Not so long ago, we would have been dazzled if a machine replied, "Hi," when we said its name. Nowadays, we get frustrated when we ask our 'personal assistants' to call mom, and they actually call Don.
As consumer expectations soar, the tech industry is working hard to keep up with the demand for a near perfect human-machine interaction. But despite all the advancements and the time and money invested, these interactions still leave us feeling frustrated. Why? Because the AI models behind them require highly specialized training data to work properly.
The best chatbots and personal assistants are powered by deep learning models that need vast amounts of data to be trained. However, it's currently estimated that 15-20% of data used is garbage and 80% of data scientists’ time is spent scrubbing and cleaning data. This means high-quality training data is often difficult to obtain, expensive and hard to scale to new markets and domains.
This talk will discuss the challenges around collecting and annotating multi-language and multimodal datasets for conversational AI. We’ll also look at the importance of eliminating bias and how a human-in-the-loop process can help ensure a fluent and – as near as possible – flawless chatbot experience.

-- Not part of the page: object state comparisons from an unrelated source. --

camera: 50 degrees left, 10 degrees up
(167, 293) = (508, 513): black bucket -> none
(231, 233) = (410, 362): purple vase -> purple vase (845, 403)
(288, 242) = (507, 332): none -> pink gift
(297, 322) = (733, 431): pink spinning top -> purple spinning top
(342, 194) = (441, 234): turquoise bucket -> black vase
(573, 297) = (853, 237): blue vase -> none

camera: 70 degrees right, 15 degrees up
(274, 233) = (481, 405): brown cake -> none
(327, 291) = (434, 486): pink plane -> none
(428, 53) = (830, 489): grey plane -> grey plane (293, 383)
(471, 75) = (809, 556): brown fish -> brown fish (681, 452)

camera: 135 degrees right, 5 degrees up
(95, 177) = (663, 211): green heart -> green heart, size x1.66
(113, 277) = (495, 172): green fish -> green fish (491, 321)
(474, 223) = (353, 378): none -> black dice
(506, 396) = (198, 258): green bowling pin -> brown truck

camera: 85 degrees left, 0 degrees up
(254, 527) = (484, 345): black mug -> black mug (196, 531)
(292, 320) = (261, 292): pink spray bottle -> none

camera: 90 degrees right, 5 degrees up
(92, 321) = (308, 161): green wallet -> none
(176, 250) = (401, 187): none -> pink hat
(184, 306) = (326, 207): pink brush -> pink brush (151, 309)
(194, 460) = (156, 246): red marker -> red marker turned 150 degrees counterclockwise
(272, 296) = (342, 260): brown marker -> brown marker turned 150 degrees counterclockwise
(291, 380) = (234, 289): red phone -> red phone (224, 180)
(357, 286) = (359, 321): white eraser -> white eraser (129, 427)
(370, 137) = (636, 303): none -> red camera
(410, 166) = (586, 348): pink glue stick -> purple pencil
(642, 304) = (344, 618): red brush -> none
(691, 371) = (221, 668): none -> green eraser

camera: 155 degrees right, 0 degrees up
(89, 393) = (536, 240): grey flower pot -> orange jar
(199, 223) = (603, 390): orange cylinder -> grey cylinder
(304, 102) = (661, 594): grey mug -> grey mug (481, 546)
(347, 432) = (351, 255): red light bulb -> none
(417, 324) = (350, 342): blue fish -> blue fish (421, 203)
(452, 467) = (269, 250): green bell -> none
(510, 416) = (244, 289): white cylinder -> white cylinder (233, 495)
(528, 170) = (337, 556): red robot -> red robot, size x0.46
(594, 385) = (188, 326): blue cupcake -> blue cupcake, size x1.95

Why Rigorous Training Data is the Key to Chatbot Success
Dr. Rui Correia is Lead Machine Learning Engineer at DefinedCrowd. Dr. Rui Correia has a PhD in Language Technologies through the CMU|Portugal program (2018) under the topic “Automatic Classification of Metadiscourse”. His areas of interest include Computer-Assisted Language Learning, Crowdsourcing, NLP, and more recently, the interaction between them. He has more than 10 years of experience within the NLP field and 8 years of crowdsourcing experience. Rui has been actively working in these research areas with more than 10 scientific papers already published.